À quelques encablures de la commémoration marquant le 18ème anniversaire de la mise en place de l’Assemblée régionale de Rodrigues le 12 octobre 2002, il paraît important de remettre certains éléments en perspective. Ceci afin de rafraichir des mémoires et, sans prétention aucune, préciser certains faits relevant de la vérité historique.

Commençons par une omission qui, à ce jour, relève d’une anomalie : hiatus qui ressemble fort à une forme d’oblitération du rôle important pour ne pas dire, la force motrice au plan de l’évolution du statut politique de l’île au sein de la République de Maurice.

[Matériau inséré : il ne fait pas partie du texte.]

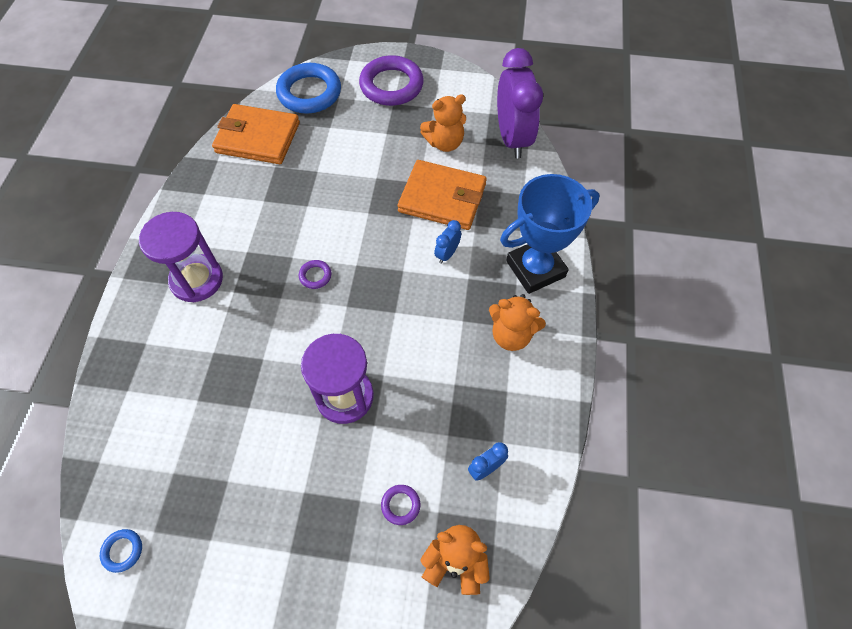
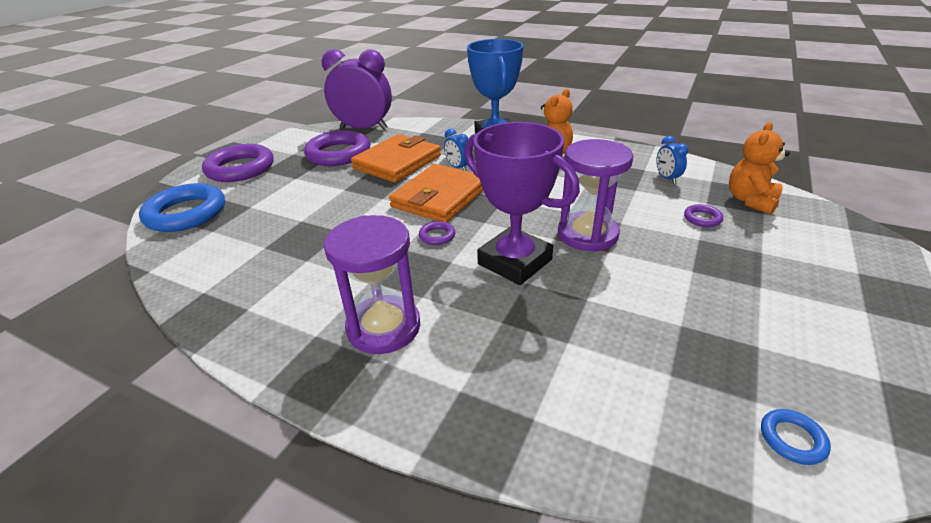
camera: 70 degrees left, 25 degrees down
orange wallet [212,104,300,164] -> orange wallet moved to [389,164,483,222]
orange teddy bear [420,94,466,152] -> purple ring [304,130,370,166]
none -> purple trophy [464,122,580,285]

Évolution qui se matérialisera à travers la présentation du Rodrigues Regional Assembly Bill et son adoption à l’unanimité par le Parlement national. Il est bon de noter que c’est par le truchement d’une loi constitutionnelle que ce projet s’est concrétisé – donnant ainsi au-delà de la symbolique politique une assise des plus solides - la procédure parlementaire requérant une majorité de trois quarts des votes au Parlement pour tout amendement apporté à notre loi fondamentale qu’est la Constitution.

Aussi surprenant que cela puisse paraître, cette omission concerne la dynamique insufflée au processus d’accélération de l’Histoire par nul autre que le MMM sous l’impulsion de Paul Bérenger alors Deputy Prime Minister  du gouvernement MSM-MMM avec Anerood Jugnauth comme Premier ministre à l’issue du scrutin du 11 septembre 2000.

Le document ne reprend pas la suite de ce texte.